Recently, a travel agency in Redlands, California was shocked when it received a $117,000 phone bill. According to the report, hackers used the firm’s call forwarding and international long-distance services to commit the fraud, making over 5,000 minutes worth of overseas calls which cost about $7 a minute using the travel agency’s telecom network.
While telecom carriers have sophisticated systems in place to prevent fraudulent charges on customer’s lines, these systems are not perfect. Enterprises need to do their part to proactively establish their own systems. And when these measures fail, telecom managers need to have their own programs that will detect erroneous charges.
In this case, the early warnings were ignored. A few days before the $117,000 hack, there were two smaller breaches in which the network was overrun and calls to the travel agency were re-routed to an adult hotline. These breaches were quickly detected and corrected. However, over the July 4th holiday, a new breach where the network was used for long distance calls to Africa was not detected until those massive charges were rung up.

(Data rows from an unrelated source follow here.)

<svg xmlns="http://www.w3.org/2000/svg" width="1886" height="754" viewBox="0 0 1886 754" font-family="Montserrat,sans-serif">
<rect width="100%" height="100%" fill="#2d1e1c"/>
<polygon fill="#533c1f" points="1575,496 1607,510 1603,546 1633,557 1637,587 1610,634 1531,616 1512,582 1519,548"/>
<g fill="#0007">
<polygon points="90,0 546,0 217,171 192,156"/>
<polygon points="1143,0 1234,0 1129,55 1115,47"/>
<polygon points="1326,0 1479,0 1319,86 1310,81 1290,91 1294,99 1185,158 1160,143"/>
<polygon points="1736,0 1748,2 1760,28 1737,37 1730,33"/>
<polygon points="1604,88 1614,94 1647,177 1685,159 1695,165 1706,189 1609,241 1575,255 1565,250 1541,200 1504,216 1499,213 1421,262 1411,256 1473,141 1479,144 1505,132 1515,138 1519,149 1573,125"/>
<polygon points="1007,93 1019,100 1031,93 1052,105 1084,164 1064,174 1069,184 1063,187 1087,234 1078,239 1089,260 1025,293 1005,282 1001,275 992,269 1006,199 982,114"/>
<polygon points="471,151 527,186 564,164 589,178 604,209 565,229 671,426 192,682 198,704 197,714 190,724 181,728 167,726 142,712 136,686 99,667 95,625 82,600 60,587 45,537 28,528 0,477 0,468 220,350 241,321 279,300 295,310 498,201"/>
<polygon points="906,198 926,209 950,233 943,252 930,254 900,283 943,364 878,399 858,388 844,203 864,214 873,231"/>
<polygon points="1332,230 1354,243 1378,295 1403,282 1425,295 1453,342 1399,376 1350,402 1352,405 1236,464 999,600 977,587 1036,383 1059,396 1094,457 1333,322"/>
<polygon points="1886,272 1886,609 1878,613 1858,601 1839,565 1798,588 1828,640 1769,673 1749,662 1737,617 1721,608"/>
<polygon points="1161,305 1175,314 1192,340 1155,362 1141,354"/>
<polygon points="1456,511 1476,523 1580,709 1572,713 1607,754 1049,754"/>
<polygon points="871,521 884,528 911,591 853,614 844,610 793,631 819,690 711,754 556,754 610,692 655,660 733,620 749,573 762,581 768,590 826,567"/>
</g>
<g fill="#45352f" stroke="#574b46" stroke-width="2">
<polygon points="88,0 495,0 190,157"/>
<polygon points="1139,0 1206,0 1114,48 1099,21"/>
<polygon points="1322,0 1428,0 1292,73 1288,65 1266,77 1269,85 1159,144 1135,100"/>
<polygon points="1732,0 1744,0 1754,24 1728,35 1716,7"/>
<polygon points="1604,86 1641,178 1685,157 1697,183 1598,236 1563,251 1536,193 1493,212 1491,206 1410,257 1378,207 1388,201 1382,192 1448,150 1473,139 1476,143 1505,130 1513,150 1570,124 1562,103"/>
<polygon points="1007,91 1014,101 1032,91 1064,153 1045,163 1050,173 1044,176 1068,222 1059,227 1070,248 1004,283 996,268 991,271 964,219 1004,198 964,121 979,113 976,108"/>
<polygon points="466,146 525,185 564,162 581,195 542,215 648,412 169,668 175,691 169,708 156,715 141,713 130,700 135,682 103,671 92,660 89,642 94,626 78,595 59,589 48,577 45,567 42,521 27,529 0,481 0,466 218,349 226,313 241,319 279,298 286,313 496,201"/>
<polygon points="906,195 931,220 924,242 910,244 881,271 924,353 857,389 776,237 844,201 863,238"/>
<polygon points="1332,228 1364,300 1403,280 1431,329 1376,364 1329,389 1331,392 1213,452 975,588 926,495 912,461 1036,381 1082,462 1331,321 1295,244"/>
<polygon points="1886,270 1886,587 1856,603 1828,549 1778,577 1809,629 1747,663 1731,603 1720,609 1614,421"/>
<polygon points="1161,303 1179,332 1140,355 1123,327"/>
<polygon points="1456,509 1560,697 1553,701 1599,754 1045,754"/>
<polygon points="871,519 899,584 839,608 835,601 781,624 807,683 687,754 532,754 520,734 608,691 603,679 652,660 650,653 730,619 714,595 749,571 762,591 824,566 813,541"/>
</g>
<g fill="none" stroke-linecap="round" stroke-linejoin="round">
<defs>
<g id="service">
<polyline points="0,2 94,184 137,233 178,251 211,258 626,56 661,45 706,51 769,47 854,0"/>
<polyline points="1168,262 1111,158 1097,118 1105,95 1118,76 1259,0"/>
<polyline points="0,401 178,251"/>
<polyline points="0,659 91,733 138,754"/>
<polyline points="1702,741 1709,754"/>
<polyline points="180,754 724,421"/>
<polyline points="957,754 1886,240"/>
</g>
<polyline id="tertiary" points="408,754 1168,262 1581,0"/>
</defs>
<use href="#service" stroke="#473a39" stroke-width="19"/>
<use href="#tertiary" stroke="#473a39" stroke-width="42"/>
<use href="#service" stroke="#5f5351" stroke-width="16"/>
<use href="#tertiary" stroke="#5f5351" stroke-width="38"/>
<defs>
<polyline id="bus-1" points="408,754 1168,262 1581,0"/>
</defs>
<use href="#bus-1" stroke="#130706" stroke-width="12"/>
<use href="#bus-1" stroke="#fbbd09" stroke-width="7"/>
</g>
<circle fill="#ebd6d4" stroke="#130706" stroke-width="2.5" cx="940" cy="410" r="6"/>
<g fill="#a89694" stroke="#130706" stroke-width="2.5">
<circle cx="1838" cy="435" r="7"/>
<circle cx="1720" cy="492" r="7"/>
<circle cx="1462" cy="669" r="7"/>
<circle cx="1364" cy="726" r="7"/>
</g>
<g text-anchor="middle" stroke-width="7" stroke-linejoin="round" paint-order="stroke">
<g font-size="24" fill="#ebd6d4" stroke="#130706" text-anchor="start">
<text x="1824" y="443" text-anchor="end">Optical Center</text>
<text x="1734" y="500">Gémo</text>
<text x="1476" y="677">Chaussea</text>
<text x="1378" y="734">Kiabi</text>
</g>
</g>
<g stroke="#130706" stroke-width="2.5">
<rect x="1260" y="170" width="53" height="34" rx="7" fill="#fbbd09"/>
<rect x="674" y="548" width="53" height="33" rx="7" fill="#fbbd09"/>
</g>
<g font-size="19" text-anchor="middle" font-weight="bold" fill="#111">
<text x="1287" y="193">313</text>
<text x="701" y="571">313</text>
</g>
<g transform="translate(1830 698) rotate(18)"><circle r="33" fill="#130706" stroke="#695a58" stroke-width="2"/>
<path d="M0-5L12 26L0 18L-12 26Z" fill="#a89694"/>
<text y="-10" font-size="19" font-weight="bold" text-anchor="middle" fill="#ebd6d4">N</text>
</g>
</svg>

There are steps enterprises should take to prevent fraud:
1) Access to passwords for sensitive areas related to telecom services needs to be limited.
2) Passwords need to be changed on a regular basis and if there is a security breach, passwords need to be changed immediately.

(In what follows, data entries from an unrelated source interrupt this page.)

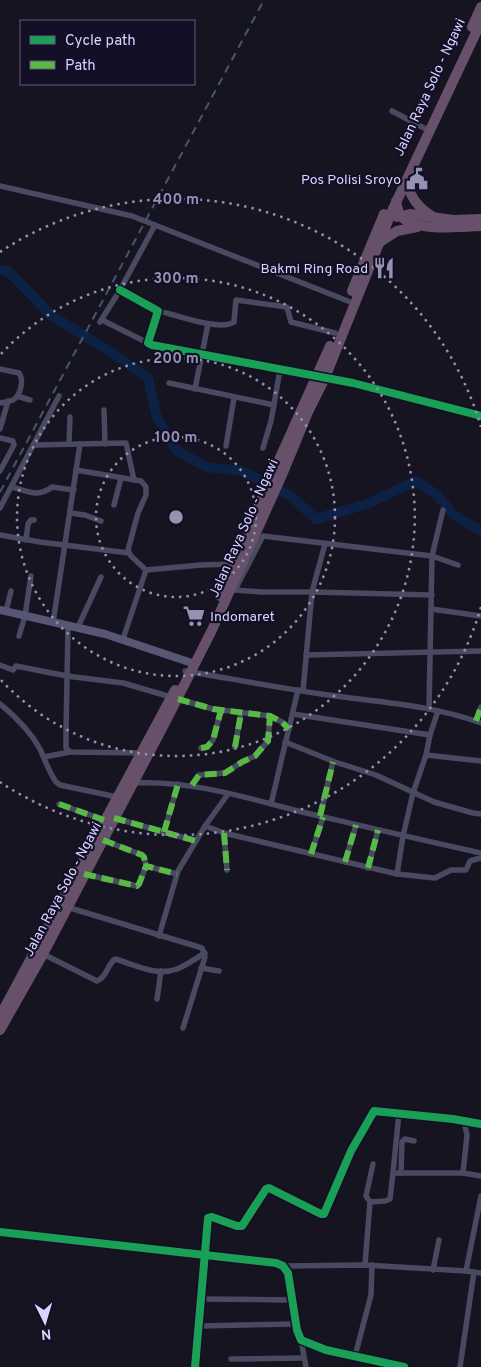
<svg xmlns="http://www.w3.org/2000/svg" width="481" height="1367" font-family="Overpass,sans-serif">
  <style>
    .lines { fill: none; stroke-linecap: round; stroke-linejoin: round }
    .river { stroke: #0d2144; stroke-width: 10 }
    .street { stroke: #4a4962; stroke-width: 5.5 }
    .secondary { stroke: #575674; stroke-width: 8 }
    .highway { stroke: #67516a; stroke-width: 10 }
    .rail { stroke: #43596b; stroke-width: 2; stroke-dasharray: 8 6; stroke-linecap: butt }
    .quiet { stroke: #58b947; stroke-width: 6; stroke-dasharray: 12 6; stroke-linecap: butt }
    .cycleway-casing { stroke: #130f26; stroke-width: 11 }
    .cycleway { stroke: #1a9f57; stroke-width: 8 }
    .ring { fill: none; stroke: #9591b1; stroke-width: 2.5; stroke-dasharray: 2.5 5 }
    .labels { text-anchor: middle; stroke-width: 4.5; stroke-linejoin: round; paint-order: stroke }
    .street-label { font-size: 14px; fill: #d9d4ff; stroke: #130f26 }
    .poi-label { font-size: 14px; fill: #d9d4ff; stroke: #130f26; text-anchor: end }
    .centre { fill: #9591b1; stroke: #130f26; stroke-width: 2.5 }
    .ring-label { font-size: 15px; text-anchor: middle; font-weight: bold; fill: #9591b1; stroke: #130f26; stroke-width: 4.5; stroke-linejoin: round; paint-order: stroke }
  </style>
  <rect width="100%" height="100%" fill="#161421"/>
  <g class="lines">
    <polyline class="river" points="0,270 8,271 52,316 111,352 148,378 157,417 176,450 206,467 242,471 292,497 316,519 367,504 416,481 437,495 453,514 481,531"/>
    <g class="street">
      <polyline points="392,111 424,128"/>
      <polyline points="0,186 132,216 348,301"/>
      <polyline points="120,290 158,311 148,343 152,345 353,383 481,416"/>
      <path d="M 158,311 C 175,314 220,332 234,322 L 236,300 L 287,307 L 291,322 L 335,333"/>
      <polyline points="102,320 148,343"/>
      <polyline points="100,322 120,290 155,225"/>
      <path d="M 0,369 L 19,373 C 24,380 21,395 13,400 C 9,402 4,402 0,403"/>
      <polyline points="169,383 274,405"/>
      <polyline points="195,389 208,324"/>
      <polyline points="17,396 30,400"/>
      <polyline points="104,410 105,444"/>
      <polyline points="0,429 8,401"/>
      <polyline points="0,438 13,441 14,445 0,471"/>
      <polyline points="69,444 70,417"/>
      <polyline points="34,445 80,444"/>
      <polyline points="226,446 234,398"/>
      <polyline points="263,448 271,421 280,370"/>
      <polyline points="76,470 141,481 146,487 146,495 138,513 128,550 131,556 146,570 201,565 234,564"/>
      <path d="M 12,487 C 27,491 38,498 52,487 L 74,490"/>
      <polyline points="114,505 121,478"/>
      <polyline points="0,508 59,396"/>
      <polyline points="70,513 85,515 101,521"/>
      <polyline points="0,535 40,542 129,553"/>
      <polyline points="26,540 28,524 31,520 34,520"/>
      <polyline points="233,590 262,592 312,592 432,595"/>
      <polyline points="235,590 263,536 432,556 458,565"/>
      <polyline points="431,609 481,616"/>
      <polyline points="6,611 11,591"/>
      <polyline points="53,623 80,444 126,443 134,480"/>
      <polyline points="68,626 66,732 66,748 70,752 141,753"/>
      <polyline points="78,627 101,577"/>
      <polyline points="19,636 25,616 31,576"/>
      <polyline points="123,639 146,570"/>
      <polyline points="306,655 481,651"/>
      <polyline points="0,665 13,670 16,666 67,676 123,683 171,697"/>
      <path d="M 185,671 C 233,679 280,688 328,695 C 379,702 432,705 481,723"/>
      <polyline points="303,691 312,592 325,544"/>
      <polyline points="178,699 213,709 270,716 282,722 289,729"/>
      <path d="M 0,704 C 16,717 30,731 40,749 C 45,760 49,772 56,782 L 60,785 L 117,797"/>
      <polyline points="429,709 432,556 443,510"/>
      <polyline points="293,714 430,735"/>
      <polyline points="476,721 481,707"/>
      <polyline points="285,742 335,762 376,775 434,802 473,813 481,814"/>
      <polyline points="235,747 241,713"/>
      <polyline points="201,748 207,747 213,740 221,710"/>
      <polyline points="426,755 481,761"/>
      <polyline points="44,757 70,752"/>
      <path d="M 133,783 C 191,780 247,798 302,812 C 362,826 421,840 481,853"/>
      <polyline points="192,785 199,775 225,773 242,762 255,756 268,741 270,716"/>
      <polyline points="59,804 104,820"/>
      <polyline points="271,804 298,690"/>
      <polyline points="320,816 333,762"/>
      <polyline points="114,818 196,841"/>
      <polyline points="205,826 224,833 397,874 435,878 451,870 466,870 470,861 481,858"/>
      <polyline points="164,832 178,784"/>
      <polyline points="224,833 227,870"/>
      <polyline points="103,840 142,855 144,857 146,866"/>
      <polyline points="311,854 323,817"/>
      <polyline points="345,862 356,825"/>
      <polyline points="368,868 378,830"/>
      <polyline points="84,874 137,886 139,884 146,866 177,874"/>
      <polyline points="397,874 403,836 413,793 426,755 430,735 438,711"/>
      <polyline points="67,907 202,948 205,957 183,1028"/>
      <polyline points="159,936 178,871 205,826 228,794"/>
      <path d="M 43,954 L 97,981 C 107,977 107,965 115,959 C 134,964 156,977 177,969 C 187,965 196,958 205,953"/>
      <polyline points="201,968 219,971"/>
      <polyline points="157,999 161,971"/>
      <polyline points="393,1173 399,1113"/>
      <polyline points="401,1173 402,1142 405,1139 414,1141"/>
      <polyline points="463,1173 467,1135 464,1121"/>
      <polyline points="370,1202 366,1196 373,1164"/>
      <polyline points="365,1265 370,1202 385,1201 390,1199 393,1173 463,1173 481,1176"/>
      <polyline points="283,1266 365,1265 466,1271 481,1273"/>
      <polyline points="433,1270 439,1240"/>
      <polyline points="466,1271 481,1196"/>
      <polyline points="201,1299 292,1300"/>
      <polyline points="199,1326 296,1324"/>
      <polyline points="301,1340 306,1367"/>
      <polyline points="355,1356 371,1295 372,1265"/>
      <polyline points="231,1359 304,1358"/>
      <polyline points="195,1367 208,1218 212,1217 237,1226 242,1226 266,1189 269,1188 321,1214 324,1214 351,1151 374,1111 453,1119 481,1124"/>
      <polyline points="460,1367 474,1272"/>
    </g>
    <g class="secondary">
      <polyline points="0,610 105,634 195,664"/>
      <polyline points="0,1232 276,1263 283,1266 288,1273 297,1330 301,1340 326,1350 404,1367"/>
    </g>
    <g class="highway">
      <polyline points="472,27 481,7"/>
      <path d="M 406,183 C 412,198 417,207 432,216"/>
      <path d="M 396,201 C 397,206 398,212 401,216 C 412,232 463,227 481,226"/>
      <polyline points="397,217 410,214 453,220 481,219"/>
      <polyline points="380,242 397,231 417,227"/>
      <polyline points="352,291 384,214"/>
      <polyline points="220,596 247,537 261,500 330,346"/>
      <polyline points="0,1016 175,690"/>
      <polyline points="0,1030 42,956 167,719 212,630 282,475 308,412 325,378 392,211 481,22"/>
    </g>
    <polyline class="rail" points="0,492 264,0"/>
    <g class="quiet">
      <polyline points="178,699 213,709 270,716 282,722 289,729"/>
      <polyline points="476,721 481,707"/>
      <polyline points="235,747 241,713"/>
      <polyline points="201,748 207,747 213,740 221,710"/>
      <polyline points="192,785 199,775 225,773 242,762 255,756 268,741 270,716"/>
      <polyline points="59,804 104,820"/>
      <polyline points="320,816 333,762"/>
      <polyline points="114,818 196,841"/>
      <polyline points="164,832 178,784"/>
      <polyline points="224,833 227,870"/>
      <polyline points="103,840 142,855 144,857 146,866"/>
      <polyline points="311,854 323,817"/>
      <polyline points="345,862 356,825"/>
      <polyline points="368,868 378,830"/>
      <polyline points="84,874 137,886 139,884 146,866 177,874"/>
    </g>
    <g class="cycleway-casing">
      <g id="cycleway">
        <polyline points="120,290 158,311 148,343 152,345 353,383 481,416"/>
        <polyline points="0,1232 276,1263 283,1266 288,1273 297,1330 301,1340 326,1350 404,1367"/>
        <polyline points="195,1367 208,1218 212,1217 237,1226 242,1226 266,1189 269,1188 321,1214 324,1214 351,1151 374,1111 453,1119 481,1124"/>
      </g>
    </g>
    <use href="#cycleway" class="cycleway"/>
  </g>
  <g class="ring">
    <circle cx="176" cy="517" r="80"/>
    <circle cx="176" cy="517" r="159"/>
    <path d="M1 354A239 239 0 1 1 1 680"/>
    <path d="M481 607A318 318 0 0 1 0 782M0 252A318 318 0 0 1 481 427"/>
  </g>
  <defs>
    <g id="civic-bare" transform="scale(1.725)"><path d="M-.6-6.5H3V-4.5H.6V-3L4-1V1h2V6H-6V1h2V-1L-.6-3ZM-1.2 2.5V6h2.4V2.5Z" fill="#9591b1" stroke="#130f26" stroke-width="2.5" paint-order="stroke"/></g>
    <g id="restaurant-bare" transform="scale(1.725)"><path d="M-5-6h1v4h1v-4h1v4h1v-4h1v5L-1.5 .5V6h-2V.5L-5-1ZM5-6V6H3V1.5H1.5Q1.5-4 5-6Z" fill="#9591b1" stroke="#130f26" stroke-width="2.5" paint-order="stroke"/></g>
    <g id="supermarket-bare" transform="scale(1.725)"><path d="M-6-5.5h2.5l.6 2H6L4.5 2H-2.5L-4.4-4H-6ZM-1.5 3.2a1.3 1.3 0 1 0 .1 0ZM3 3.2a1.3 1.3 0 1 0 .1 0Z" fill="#9591b1" stroke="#130f26" stroke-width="2.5" paint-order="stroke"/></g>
  </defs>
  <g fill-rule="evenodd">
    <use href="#civic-bare" x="417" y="179"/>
    <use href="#restaurant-bare" x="384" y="268"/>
    <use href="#supermarket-bare" x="194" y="616"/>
  </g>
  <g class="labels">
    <g class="street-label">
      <text transform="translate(429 87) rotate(-65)" y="5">Jalan Raya Solo - Ngawi</text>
      <text transform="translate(243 528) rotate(-66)" y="5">Jalan Raya Solo - Ngawi</text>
      <text transform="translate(62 889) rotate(-62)" y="5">Jalan Raya Solo - Ngawi</text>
    </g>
    <g class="poi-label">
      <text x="401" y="184">Pos Polisi Sroyo</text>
      <text x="368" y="273">Bakmi Ring Road</text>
      <text x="210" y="621" text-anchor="start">Indomaret</text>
    </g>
  </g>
  <circle cx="176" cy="517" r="8" class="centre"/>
  <g class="ring-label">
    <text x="176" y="204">400 m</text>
    <text x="176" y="283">300 m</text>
    <text x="176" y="363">200 m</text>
    <text x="176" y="442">100 m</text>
  </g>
  <rect x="20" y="20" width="175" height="65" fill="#130f26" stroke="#625e7d"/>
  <rect x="30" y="36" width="25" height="8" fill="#1a9f57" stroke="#625e7d"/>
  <text x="65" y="45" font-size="15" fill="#d9d4ff">Cycle path</text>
  <rect x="30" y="61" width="25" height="8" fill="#58b947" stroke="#625e7d"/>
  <text x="65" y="70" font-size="15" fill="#d9d4ff">Path</text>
  <g transform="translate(45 1322) rotate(175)" stroke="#130f26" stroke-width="4" paint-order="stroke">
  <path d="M0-4L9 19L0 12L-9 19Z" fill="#d9d4ff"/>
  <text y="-8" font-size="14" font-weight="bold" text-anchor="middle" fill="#d9d4ff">N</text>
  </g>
</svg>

3) Enterprises need call accounting systems to monitor call activity. Thresholds should be set to alert telecom managers based on call activity, volume, and geographic locations. If an organization doesn’t typically call certain regions, this activity should be detected early so telecom managers can investigate the calls.

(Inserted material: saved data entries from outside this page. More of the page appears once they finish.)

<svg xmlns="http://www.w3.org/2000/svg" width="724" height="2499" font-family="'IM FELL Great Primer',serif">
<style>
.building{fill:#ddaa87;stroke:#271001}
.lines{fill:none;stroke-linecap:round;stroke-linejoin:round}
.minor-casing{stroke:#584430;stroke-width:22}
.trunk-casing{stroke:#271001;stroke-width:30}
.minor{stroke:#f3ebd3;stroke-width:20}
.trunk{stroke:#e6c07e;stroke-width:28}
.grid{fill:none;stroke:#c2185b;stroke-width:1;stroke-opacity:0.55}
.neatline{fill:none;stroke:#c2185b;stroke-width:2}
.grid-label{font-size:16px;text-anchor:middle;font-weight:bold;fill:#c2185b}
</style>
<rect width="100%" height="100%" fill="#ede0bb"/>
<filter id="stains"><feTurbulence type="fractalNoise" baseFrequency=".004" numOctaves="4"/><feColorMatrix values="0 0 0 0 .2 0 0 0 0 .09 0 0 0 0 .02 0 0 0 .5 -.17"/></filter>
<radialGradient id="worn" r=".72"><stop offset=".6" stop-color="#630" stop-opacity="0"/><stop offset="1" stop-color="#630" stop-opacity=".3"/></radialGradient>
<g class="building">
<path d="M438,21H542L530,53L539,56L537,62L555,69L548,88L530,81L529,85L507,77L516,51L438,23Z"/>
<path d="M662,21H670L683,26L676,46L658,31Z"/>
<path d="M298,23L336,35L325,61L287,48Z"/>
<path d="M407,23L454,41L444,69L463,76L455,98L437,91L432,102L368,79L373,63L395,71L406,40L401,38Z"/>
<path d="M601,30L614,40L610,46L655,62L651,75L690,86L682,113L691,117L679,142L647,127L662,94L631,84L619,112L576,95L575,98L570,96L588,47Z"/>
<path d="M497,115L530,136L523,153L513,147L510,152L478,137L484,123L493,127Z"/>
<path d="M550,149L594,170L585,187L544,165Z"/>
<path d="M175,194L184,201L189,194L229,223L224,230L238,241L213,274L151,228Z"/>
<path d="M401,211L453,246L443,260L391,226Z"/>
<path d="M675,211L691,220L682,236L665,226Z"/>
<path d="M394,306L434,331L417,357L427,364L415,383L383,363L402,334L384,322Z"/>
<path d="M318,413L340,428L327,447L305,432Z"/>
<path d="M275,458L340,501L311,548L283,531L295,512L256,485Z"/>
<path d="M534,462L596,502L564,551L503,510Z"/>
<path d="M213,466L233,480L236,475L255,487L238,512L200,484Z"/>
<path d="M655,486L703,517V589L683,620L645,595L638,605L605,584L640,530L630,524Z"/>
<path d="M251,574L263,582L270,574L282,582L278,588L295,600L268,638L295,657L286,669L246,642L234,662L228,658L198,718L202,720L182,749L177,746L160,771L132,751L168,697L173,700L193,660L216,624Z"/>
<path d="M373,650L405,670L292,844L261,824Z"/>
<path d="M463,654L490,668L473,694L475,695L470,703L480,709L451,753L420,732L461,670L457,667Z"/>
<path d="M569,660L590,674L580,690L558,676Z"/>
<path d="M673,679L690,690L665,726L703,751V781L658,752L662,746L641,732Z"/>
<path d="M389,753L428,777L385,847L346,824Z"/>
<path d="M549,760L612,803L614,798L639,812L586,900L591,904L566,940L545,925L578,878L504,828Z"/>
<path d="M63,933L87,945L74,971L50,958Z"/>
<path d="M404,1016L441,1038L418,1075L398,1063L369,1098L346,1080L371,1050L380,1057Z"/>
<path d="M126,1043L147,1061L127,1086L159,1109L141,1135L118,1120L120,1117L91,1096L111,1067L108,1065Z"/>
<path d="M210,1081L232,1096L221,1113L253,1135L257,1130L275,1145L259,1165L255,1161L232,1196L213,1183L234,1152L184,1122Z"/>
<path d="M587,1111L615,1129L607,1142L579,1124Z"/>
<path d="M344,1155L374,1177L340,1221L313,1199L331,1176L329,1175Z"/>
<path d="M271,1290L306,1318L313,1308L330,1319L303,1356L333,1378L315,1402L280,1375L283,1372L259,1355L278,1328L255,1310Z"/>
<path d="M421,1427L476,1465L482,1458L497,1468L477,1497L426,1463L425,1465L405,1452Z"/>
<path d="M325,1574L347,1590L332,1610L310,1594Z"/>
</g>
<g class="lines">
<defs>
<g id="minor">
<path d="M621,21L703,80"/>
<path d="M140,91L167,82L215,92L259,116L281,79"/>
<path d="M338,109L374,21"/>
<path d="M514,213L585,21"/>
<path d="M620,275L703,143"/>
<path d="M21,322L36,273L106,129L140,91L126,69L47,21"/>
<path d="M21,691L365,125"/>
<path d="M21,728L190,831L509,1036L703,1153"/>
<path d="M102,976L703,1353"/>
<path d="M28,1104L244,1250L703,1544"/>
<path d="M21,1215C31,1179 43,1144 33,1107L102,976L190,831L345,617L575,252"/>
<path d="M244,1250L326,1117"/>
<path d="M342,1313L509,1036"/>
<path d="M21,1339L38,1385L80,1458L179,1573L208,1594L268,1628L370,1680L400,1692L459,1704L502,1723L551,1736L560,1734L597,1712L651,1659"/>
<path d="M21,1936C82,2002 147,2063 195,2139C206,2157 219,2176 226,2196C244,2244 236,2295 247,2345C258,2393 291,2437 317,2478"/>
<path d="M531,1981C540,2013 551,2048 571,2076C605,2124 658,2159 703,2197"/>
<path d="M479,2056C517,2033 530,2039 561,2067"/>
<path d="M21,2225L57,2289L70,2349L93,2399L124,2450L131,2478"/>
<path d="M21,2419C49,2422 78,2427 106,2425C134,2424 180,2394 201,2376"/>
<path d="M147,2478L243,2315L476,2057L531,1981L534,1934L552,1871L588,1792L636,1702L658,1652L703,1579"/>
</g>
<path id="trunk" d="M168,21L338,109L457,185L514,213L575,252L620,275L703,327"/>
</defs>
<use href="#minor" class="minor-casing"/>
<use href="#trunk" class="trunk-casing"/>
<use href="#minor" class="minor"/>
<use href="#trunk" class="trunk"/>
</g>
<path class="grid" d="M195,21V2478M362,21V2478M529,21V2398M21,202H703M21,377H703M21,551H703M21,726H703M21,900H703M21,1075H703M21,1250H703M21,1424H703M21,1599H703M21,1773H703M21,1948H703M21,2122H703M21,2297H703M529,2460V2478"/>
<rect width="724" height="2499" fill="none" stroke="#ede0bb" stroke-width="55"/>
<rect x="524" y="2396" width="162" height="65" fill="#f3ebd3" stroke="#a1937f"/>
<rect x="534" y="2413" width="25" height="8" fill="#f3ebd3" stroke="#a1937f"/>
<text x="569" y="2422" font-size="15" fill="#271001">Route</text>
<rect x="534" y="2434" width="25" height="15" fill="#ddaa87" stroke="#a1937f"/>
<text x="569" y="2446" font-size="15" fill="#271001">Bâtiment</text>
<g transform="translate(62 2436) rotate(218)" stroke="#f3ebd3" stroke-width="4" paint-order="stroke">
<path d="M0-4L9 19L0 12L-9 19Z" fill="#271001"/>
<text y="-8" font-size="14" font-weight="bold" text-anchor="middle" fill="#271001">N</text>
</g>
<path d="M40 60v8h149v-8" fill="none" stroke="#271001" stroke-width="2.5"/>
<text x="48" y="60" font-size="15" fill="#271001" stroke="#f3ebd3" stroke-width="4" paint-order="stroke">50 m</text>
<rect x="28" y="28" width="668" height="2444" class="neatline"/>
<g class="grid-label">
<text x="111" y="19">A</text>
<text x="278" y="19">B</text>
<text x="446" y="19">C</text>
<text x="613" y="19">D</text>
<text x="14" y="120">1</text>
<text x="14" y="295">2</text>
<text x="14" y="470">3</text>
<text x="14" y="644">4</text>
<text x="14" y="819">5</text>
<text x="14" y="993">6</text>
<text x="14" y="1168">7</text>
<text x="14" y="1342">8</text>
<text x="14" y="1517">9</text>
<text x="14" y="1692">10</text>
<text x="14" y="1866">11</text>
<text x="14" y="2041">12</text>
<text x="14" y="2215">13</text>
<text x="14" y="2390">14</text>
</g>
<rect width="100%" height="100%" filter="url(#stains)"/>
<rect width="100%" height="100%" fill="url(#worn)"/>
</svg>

In this case, Verizon did not require that the travel agency pay the bill and submit a claim afterwards, but many enterprises are not that fortunate and many hacks are never detected. Telecom Expense Management (TEM) programs can help by establishing thresholds on telecom expenses to proactively alert stakeholders when something is amiss in the network. Without the proper tools in place, enterprises open themselves up to a wide range of vulnerabilities that could potentially cost thousands of dollars in a very short period of time.